---------- TEXT SEGMENT

Hokkaido Octopus Kushiage with Vinegared Mozuku Seaweed - This kushiage may look ordinary but it has an interesting story. On the one hand, the octopus used here is from Hokkaido. The waters of this northernmost prefecture of Japan is where the best wild octopuses in Japan are caught. On the other hand, the kushiage is served in a bed of vinegared Mozuku seaweed from Okiwana, Japan's southernmost prefecture. North meets South in this kushiage dish, creating a smooth blend of the flavors of the ocean with contrasting textures of crunchiness and chewiness from the kushiage, and sliminess from the Mozuku seaweed.

Anago Kushiage
Scorched Anago (Japanese Conger) Kushiage | Menu SH'UN

Scorched Anago Kushiage - Another summer delicacy in Japan is anago or Japanese conger. These saltwater eels are traditionally eaten as tempura or as tendon, especially in the Tokyo area. But in Osaka, the best way to enjoy anago is by cooking it as kushiage, especially during summer. The anago meat is very tender and fluffy, and the juiciness is locked in the flesh.

Dango Kushiage
Soybean Dumpling Kushiage | Menu SH'UN

Soybean Dumpling Kushiage - This kushiage reminds me of kushi dango from Kyoto which are balls made with rice flour. This one is made with soybean flour and is then coated with batter and fried into a kushiage. It has a chewy texture with a slight sweetness.

Pork and Leek Kushiage
Japanese Brand Pork and Leek Kushiage | Menu SH'UN

Japanese Brand Pork and Leek Kushiage - A piece of cubed leek is placed in between two chunks of pork before dip-frying into kushiage. The cooking process is slightly longer to ensure that the meat was cooked evenly. This resulted in the golden-brown color of the kushiage. It was recommended to add a little mustard on the kushiage to bring out the flavor of the pork.

--------------------
---------- ENTRIES

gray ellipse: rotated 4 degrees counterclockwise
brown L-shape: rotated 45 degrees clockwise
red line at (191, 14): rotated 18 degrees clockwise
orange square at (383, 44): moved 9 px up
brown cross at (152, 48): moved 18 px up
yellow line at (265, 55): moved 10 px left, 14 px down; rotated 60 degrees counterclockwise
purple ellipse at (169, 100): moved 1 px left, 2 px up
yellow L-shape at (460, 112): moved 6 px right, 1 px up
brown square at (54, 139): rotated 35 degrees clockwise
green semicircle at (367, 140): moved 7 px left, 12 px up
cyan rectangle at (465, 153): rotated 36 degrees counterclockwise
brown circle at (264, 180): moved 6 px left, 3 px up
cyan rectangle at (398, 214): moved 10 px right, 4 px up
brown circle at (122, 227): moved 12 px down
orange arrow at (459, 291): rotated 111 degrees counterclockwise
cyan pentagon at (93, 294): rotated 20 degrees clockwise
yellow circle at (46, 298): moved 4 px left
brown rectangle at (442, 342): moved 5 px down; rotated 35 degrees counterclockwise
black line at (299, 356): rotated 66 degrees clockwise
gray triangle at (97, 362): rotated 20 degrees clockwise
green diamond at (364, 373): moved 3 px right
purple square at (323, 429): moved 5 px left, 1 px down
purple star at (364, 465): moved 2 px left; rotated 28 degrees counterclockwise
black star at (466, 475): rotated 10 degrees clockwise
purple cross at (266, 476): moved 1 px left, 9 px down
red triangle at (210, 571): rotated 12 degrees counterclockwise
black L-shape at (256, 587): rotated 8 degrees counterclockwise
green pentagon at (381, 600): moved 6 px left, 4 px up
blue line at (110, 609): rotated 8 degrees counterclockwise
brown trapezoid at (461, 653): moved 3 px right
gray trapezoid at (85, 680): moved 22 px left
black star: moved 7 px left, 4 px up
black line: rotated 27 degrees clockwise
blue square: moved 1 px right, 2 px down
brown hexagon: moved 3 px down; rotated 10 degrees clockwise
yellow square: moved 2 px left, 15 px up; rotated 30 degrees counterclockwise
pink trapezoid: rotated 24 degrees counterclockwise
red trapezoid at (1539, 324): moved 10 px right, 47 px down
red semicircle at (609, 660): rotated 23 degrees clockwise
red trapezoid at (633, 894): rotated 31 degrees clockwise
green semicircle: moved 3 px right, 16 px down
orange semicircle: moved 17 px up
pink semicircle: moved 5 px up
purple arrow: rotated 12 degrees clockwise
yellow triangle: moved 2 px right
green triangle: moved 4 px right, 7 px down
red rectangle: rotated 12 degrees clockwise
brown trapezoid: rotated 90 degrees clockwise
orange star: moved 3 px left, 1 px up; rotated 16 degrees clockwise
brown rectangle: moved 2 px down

--------------------

WRITTEN EXERCISE. Please repeat the kushiage menu text word for word, from "Hokkaido Octopus Kushiage" up to and including "the Mozuku seaweed.".

TASK ANSWER.
Hokkaido Octopus Kushiage with Vinegared Mozuku Seaweed - This kushiage may look ordinary but it has an interesting story. On the one hand, the octopus used here is from Hokkaido. The waters of this northernmost prefecture of Japan is where the best wild octopuses in Japan are caught. On the other hand, the kushiage is served in a bed of vinegared Mozuku seaweed from Okiwana, Japan's southernmost prefecture. North meets South in this kushiage dish, creating a smooth blend of the flavors of the ocean with contrasting textures of crunchiness and chewiness from the kushiage, and sliminess from the Mozuku seaweed.